Mr Assange also said that 30 people had died in the Egyptian revolution, before being corrected by his interviewer, the human rights lawyer Philippe Sands. "I am not up to date with the death count," replied Mr Assange. "But, let's say it's 300. One way of looking at this is you've got a population of around 80 million. How much risk are the Egyptian people willing to go through in order to restructure their society?

"When you are dealing with material that might transform a dictatorship into a democracy, you cannot take the principle of 'do no harm' and look at it through a microscope. What you have to consider is the total situation."

It was then that Mr Assange questioned the UK's commitment to supporting revolutions. "We will not condemn a nation to a dictatorship simply because we are scared of a... middle-class squeamishness in the UK. It would be reprehensible to not act with vigour under the circumstance where you might change things."

Mr Assange said WikiLeaks had no evidence that any of its revelations had caused "physical harm" to any person. He was criticised last year for failing to redact the names of US informants in the Afghanistan war logs, which human rights organisations, including Amnesty, warned him would lead to "deadly ramifications".

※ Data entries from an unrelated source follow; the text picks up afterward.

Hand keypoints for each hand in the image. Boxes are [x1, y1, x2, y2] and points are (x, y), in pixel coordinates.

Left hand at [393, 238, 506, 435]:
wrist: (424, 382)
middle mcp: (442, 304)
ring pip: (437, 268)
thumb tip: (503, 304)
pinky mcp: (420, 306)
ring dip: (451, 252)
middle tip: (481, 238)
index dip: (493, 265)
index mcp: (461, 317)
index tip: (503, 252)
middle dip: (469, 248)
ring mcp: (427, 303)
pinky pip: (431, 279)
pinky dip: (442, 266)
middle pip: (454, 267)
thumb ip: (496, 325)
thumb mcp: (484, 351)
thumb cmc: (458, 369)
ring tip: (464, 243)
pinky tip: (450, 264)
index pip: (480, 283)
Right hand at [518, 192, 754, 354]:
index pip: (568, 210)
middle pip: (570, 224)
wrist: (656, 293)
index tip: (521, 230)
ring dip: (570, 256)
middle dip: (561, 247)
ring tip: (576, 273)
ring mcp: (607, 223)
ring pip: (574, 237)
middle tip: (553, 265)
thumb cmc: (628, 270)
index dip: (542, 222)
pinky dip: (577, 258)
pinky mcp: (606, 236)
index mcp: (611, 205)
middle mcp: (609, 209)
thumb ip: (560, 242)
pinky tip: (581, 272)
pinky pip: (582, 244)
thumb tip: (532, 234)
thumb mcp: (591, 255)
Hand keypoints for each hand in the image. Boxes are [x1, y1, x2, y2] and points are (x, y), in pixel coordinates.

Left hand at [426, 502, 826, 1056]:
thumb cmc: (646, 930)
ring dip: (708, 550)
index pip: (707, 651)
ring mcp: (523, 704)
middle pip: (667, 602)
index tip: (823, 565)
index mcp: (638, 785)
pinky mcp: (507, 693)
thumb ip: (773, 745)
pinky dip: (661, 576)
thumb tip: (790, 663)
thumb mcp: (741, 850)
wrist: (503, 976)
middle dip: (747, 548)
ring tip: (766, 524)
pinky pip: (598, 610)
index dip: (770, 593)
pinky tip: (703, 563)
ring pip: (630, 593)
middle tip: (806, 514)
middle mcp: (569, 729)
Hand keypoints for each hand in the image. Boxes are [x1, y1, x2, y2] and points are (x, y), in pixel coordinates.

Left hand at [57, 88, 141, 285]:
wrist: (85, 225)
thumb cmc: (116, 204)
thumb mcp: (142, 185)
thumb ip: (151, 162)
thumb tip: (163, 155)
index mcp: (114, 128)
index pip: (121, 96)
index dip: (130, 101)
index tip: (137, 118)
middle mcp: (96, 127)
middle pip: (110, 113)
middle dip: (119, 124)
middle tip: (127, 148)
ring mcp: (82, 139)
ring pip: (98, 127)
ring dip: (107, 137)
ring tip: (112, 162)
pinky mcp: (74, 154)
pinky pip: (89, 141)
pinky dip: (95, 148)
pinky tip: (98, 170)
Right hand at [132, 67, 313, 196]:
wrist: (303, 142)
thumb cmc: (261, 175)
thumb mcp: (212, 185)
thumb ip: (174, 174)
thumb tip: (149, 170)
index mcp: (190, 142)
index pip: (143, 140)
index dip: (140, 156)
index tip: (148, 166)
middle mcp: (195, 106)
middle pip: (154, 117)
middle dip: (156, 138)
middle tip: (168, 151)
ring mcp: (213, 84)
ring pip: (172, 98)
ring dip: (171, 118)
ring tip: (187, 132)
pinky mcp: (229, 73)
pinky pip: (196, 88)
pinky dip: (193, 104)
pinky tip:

He was heckled at one point when answering a question about Private Bradley Manning, the soldier accused of leaking confidential information to the site. It was put to Mr Assange that Manning could spend the rest of his life in prison. He said that the soldier had his support, but that "other" people were also being held in custody without being publicly named.

Asked about superinjunctions, Mr Assange boasted that his website had printed the full text of six over the years, though he would not answer whether he would have published the details of Ryan Giggs's case. He did not rule out seeking a superinjunction himself to protect his own sources.

Mr Assange appeared on stage with Mr Sands and Christopher Hope, Whitehall editor of The Daily Telegraph, WikiLeaks' new media partner. His voice was strained at the mention of his former partners The Guardian and The New YorkTimes. He claimed they conspired against him and took whistle-blower stories from his former colleague Dominic Domscheit-Berg. He called both papers a "pack of back-stabbing bastards".